If you capture on the IP chain, you’ll see any messages on the IP chain, as well as the devices’ broadcast messages.
The Visual BACnet Capture Tools can also connect to the MS/TP chain, so you can skip the headache of going on site to capture traffic. Capturing here will allow you to see the token passing on the MS/TP chain. Again, we connected using the Visual BACnet Capture Tool, but you could also connect and capture from Wireshark.
If you do capture traffic with a Visual BACnet Capture Tool for IP or MS/TP, these pcaps will upload directly into Visual BACnet. After you install the tool, these regular uploads will keep running in the background. There’s no need to go on site to find and diagnose issues; just pull up Visual BACnet to see how that segment of your network is performing.

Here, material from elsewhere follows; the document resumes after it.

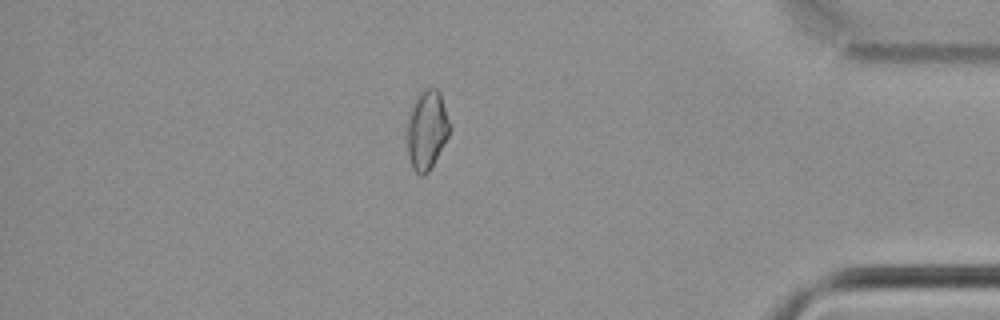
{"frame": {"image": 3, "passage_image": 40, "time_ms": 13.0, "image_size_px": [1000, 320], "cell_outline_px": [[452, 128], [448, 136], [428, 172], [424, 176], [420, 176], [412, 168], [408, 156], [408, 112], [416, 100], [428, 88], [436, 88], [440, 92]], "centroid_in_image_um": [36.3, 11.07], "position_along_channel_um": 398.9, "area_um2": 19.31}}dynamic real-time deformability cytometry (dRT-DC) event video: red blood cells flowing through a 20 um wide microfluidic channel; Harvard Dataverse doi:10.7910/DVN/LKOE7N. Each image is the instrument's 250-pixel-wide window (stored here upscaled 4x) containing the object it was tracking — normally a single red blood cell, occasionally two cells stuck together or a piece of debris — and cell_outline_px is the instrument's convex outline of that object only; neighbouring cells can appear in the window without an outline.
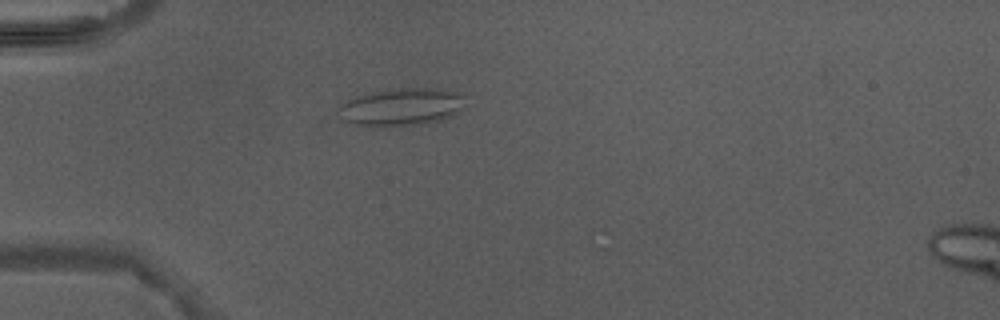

Another great, though challenging, option is to set up mirror ports on your routers or switches. That will mirror all of the traffic from your different IP and MS/TP chains, allowing you to see everything. That means you won’t need as many Capture Tools on the network, although setting up a mirror port is difficult and will likely require support from IT.
If you have a proprietary device — maybe a controller — that fits right under the server and communicates with the server using a proprietary protocol, packet capture from the server won’t work. You won’t see any BACnet traffic, because everything will stop right at this proprietary device and be translated into a proprietary language. In that case, you can try to capture on the controller, depending on what controller you’re using. Or, you’ll have to find different ways to capture throughout the network, like the IP and MS/TP chains or mirror ports.
We hope you learned something from this session on capturing traffic for Visual BACnet!